Association between genetic risk of alcohol consumption and alcohol-related morbidity and mortality under different alcohol policy conditions: Evidence from the Finnish alcohol price reduction of 2004.Addiction. 2023 04; 118(4):678-685.A
Harmful alcohol consumption is influenced by both genetic susceptibility and the price of alcohol. Many previous studies have observed that genetic susceptibility to consumption of alcohol is more predictive in less restrictive drinking conditions. We assess whether such a pattern applies when the prices of alcoholic beverages are decreased.
Data consist of genetically informed population-representative surveys (FINRISK 1992, 1997, 2002 and Health 2000) linked to administrative registers. We analysed the interaction between a polygenic score (PGS) for alcoholic drinks per week consumed and price reduction in predicting the incidence of alcohol-related hospitalizations and deaths in difference-in-difference and interrupted time-series frameworks.
Individuals in Finland were followed quarter-yearly from 1 March 2000 to 31 May 2008.
A total of 22 152 individuals (607 132-person quarter-years, 1399 outcome events) aged 30-79 years.

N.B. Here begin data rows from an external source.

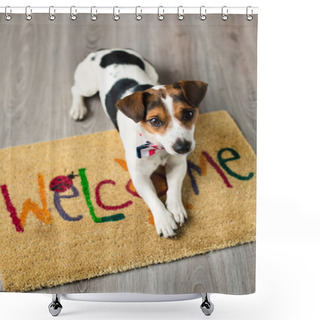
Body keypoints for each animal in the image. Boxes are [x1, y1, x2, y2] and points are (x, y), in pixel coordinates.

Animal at [69, 48, 208, 238]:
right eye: (155, 121)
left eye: (188, 114)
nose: (183, 148)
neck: (157, 146)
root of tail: (107, 50)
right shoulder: (138, 176)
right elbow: (153, 198)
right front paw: (164, 220)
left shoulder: (177, 164)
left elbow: (173, 188)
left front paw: (176, 208)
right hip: (88, 86)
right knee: (75, 89)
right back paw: (78, 108)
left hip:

A natural experiment stemming from the alcohol tax reduction in March 2004 and import deregulation in May 2004.
Outcome was quarter-yearly-measured alcohol-related death or hospitalization. The independent variables of main interest were PGS and a price reform indicator. We adjusted for gender, age, age squared, season, 10 first principal components of the genome, data collection round and genotyping batch.
Both alcohol price reduction and one standard deviation change in PGS were associated with alcohol-related health outcomes; odds ratios (ORs) were 1.32, 95% confidence interval (CI) = 1.13, 1.53 and 1.26, 95% CI = 1.12, 1.42 in the 8-year follow-up, respectively. The association between PGS and alcohol-related morbidity was similar before and after the alcohol price reform (PGS × price reform interaction OR = 0.96, 95% CI = 0.81, 1.14). These results were robust across different follow-up periods and measurement and analysis strategies.
Although the decrease of alcohol price in Finland in 2004 substantially increased overall alcohol-related morbidity and mortality, the genetic susceptibility to alcohol consumption did not become more manifest in predicting them.